But even with that technology, the quality of the air at roadside level in Hong Kong is rapidly deteriorating. Roadside pollution levels reached a record high last year. The number of days that pollution was rated "high" hit 20%. That is five times more than in 2005.
And the impact, according to the Hedley Index, has been hard. To take December as an example: 311 people died, nearly 800,000 visits were made to doctors and heathcare experts and days lost at work cost the economy about $60 million.
But clean air campaigners say the level of roadside pollution could be brought to within acceptable World Health Organisation levels within weeks.
Roadside pollution is the chief cause of pollution-related respiratory illness in Hong Kong, according to Mike Kilburn of the thinktank Civic Exchange. He says that if the government spent some of their cash reserves in a cash-for-clunkers scheme to take dirty trucks and buses off the streets, then air quality would improve dramatically. Instead the government is giving Hong Kongers a tax rebate of around $800 per person.

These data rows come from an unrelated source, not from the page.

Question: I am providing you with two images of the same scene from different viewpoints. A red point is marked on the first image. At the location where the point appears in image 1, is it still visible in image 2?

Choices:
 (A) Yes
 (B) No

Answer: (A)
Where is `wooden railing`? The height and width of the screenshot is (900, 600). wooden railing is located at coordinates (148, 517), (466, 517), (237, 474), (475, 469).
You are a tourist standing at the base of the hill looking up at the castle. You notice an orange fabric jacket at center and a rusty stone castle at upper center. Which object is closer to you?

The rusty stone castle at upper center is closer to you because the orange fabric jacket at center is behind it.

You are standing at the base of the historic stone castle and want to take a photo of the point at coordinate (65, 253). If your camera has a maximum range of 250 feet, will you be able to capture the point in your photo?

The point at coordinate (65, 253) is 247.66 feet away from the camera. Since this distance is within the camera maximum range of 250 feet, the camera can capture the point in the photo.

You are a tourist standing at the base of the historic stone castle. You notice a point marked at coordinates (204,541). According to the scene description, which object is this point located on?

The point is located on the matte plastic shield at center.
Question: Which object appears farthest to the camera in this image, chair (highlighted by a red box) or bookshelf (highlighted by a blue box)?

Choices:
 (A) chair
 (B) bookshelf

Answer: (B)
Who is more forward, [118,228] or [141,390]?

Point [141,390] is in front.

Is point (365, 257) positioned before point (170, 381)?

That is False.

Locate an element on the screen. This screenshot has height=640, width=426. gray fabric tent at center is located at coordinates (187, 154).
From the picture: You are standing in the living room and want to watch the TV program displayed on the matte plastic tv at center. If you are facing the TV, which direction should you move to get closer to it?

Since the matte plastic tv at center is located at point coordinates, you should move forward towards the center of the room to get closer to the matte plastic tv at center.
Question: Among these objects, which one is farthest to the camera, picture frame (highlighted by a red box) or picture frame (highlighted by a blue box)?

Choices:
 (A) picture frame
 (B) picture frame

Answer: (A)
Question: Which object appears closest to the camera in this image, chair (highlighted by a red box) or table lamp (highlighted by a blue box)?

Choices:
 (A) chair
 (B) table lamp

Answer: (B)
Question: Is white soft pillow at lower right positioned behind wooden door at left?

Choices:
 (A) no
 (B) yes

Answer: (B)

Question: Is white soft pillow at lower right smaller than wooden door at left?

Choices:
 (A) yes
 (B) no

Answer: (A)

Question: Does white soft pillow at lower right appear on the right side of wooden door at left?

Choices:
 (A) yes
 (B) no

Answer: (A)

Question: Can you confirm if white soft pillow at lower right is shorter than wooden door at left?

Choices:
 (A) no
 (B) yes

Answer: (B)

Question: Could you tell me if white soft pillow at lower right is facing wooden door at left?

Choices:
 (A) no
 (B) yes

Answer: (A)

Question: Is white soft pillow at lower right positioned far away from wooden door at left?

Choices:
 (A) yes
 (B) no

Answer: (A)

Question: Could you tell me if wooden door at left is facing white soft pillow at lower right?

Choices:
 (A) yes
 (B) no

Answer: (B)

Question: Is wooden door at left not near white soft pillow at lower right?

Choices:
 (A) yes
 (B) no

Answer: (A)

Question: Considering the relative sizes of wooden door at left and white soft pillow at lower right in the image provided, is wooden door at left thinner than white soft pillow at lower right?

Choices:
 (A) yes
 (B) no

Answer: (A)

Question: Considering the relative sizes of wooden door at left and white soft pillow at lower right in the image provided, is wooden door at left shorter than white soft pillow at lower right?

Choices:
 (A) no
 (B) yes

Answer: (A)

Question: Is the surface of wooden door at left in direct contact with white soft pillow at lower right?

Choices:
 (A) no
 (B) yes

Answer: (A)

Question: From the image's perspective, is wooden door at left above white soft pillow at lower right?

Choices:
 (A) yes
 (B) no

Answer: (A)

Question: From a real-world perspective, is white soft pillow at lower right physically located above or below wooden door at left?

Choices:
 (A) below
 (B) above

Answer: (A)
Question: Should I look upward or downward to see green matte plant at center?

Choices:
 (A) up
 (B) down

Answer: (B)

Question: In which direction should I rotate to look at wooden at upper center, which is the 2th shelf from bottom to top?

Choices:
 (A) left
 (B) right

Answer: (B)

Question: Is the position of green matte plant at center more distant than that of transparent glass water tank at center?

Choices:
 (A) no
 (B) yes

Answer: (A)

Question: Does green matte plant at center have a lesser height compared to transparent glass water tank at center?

The government appears to have been stung into action by the release of the Hedley Index. A few hours after the index was released the Environmental Protection Department held a press conference to announce it was modifying its pollution monitoring to bring it in line with WHO standards.
But many clean air campaigners greeted that move was greeted with a "too little, too late" response. The question they want answered is why is a government as rich as Hong Kong's is not spending more on a move which could have a big and rapid impact.